Frau Sidhu, Tütensaucen, viel Speck und Butter – so haben unsere Großmütter gekocht. Für viele junge Menschen ist das heute undenkbar: Soja statt Kuhmilch, Dinkel statt Weizen, Olivenöl statt Schweineschmalz. Woran liegt das?

Omas Zeiten, in denen so deftig und mächtig gekocht wurde, waren von den entbehrungsvollen Jahren nach dem Zweiten Weltkrieg geprägt – die Menschen hatten viel nachzuholen! Heute haben wir die Zeit und die Informationsquellen, uns bewusster mit dem Thema Ernährung auseinanderzusetzen. Gesundes Essen ist heute Lebensstil und Luxus, den wir uns gönnen können. Aber auch immer mehr Allergien, wie Laktoseintoleranz, Glutenunverträglichkeiten oder das Reizdarmsyndrom zwingen viele Menschen dazu, sich bewusster zu ernähren.

Ayurveda-Therapeutin Balvinder Sidhu.
Ayurveda-Therapeutin Balvinder Sidhu. | Bild: Kaya Veda

Seit fast 35 Jahren begleiten Sie Menschen durch Ayurveda-Kuren. Was ist Ayurveda genau?

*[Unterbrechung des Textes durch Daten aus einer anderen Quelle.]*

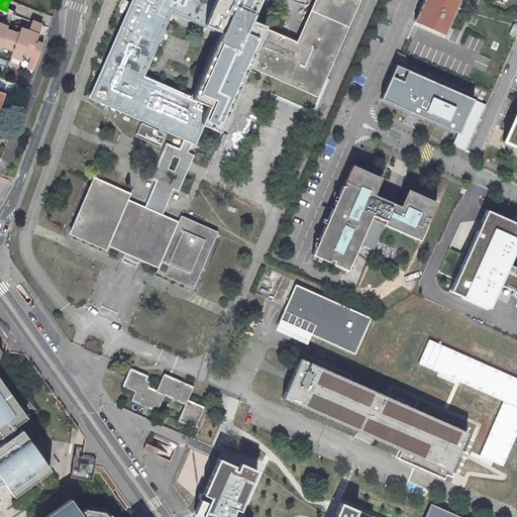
[(131,0),(89,98),(183,139),(192,143),(195,144),(204,125),(220,133),(248,70),(249,68),(317,97),(359,0),(131,0)]
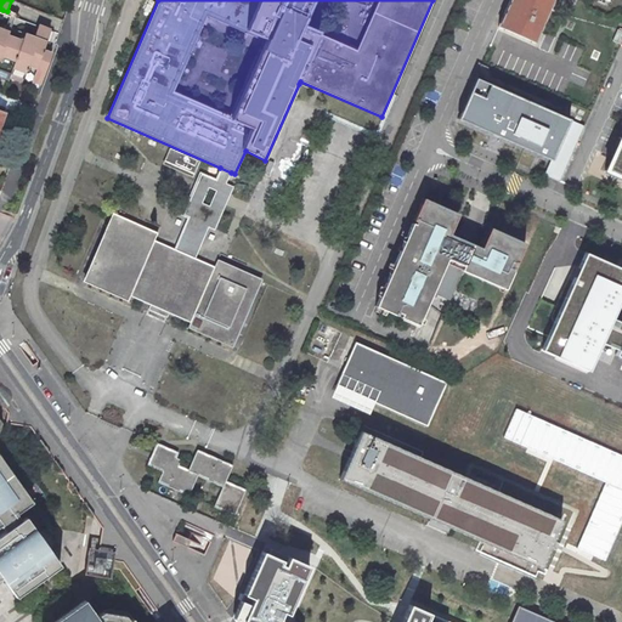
[(621,0),(510,0),(498,27),(536,41),(553,0),(621,0)]
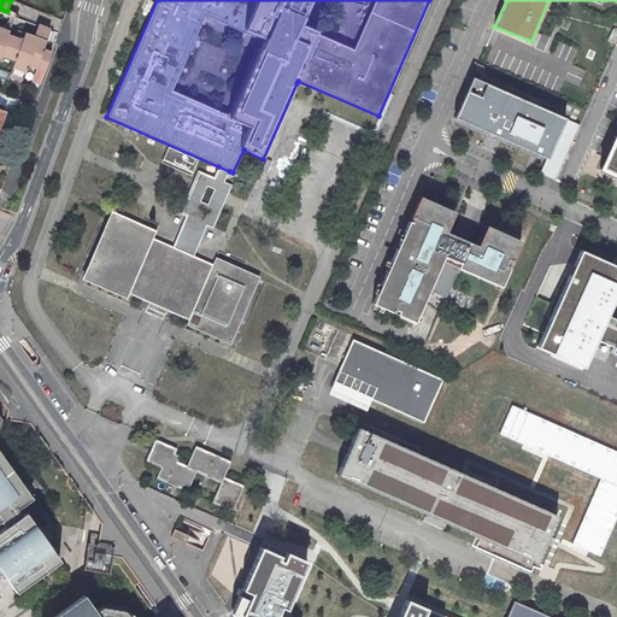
[(39,89),(51,54),(42,51),(50,30),(39,27),(34,39),(25,35),(24,39),(10,78),(22,82),(24,78),(31,81),(30,86),(39,89)]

Das ist die indische Naturheilkunde, die auf über 5000 Jahre altem Wissen basiert. Diese Lebensphilosophie heißt übersetzt „Wissen vom langen Leben“ und basiert nicht nur auf Ernährung, sondern umfasst das ganze Leben. Ziel ist es, Körper, Geist und Seele ins Gleichgewicht zu bringen. Der wichtigste Grundsatz: Alles, was wir für Gesundheit, Glück und Erfolg brauchen, ist bereits vorhanden.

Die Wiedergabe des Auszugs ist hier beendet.